In a normal situation, no one would have noticed that this occurred, and Felix would have drowned. Shannon Boos, a neighbor, just happened to be in the right place at the right time.
“I was driving by on the way to my store with my mom and noticed something going on at the farm next door,” Boos said.
The mother and who Boos assumed to be grandmother of Felix were pacing back and forth, so she stopped the car and stepped out.
“I climbed over the fence, and I went back, and I saw Felix actually in the pond,” Boos said. “He had been born and rolled down the embankment on the pond.”
Boos climbed into the pond, picked him up, and set him on the embankment that he rolled off of. She called the owner of the other cows and Felix, hoping that he would come get him. She was wrong.
“We ended up taking him home and bottle-feeding him,” Boos said. “The owner didn’t care and wanted nothing to do with Felix.”
After about eight weeks of taking care of Felix and watching him grow, Boos knew that he needed a permanent home.
“I reached out to Critter Creek to see if they could take him but they were full,” Boos said. “That’s where I got Emma’s number.”

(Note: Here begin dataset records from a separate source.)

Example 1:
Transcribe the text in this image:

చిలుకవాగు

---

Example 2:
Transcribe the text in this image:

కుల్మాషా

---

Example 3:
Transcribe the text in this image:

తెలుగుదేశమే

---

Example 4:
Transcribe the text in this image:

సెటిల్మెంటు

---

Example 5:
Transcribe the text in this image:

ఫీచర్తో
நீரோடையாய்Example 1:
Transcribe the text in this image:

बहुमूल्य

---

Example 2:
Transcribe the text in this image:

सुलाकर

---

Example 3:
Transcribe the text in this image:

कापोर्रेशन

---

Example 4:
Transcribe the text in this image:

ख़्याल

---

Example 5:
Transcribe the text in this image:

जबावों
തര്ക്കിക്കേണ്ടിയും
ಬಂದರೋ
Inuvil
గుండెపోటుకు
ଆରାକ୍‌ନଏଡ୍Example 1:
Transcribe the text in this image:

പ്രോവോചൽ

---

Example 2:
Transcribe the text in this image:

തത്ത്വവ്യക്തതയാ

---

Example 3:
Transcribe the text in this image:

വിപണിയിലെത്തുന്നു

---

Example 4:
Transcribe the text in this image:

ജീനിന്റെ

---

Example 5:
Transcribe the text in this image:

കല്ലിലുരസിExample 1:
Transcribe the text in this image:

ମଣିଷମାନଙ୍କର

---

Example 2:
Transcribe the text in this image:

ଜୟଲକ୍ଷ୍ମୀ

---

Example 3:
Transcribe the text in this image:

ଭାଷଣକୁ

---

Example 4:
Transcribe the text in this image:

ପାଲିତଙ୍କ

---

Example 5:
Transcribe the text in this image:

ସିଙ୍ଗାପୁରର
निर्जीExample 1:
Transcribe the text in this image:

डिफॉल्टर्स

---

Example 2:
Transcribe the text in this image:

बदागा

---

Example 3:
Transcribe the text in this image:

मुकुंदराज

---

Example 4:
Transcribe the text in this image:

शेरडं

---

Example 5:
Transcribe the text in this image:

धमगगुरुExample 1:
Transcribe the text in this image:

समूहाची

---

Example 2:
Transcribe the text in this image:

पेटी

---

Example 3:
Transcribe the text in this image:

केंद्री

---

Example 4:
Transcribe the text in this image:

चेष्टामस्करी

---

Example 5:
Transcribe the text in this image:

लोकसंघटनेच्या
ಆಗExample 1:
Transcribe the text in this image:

Boos reached out to the Hoels, in hopes of finding Felix a forever home. The Hoels were overjoyed, and were more than happy to take him in.
“We loaded him into our van, turned it into a cow hauler, and drove all the way to Gainesville,” Boos said. “He’s been with Emma and John ever since.”
“Her and her husband cried right before they left, they loved him so much,” Emma said. “They actually both wound up going vegan because of this whole experience and they send us updates on their journey every week.”
Boos was already considering cutting meat out of her diet, but it was Felix that finally gave her the push she needed to do it. After dropping Felix off with Emma Hoel, she learned more about what happens in the dairy industry and how they treat their animals. She ended up cutting out dairy too, and said she now lives a healthier and happier lifestyle.
“Our family is completely plant-based now, and it has been the best transition ever,” Boos said. “We don’t even look like the same people anymore, my husband is down 75 pounds, and I’m down almost 40.”
The Hoels have touched hundreds of people’s lives and have successfully introduced plant-based diets to many.
“Peacefield is truly peace on Earth,” Boos said. “What Emma and John do, they are angels.”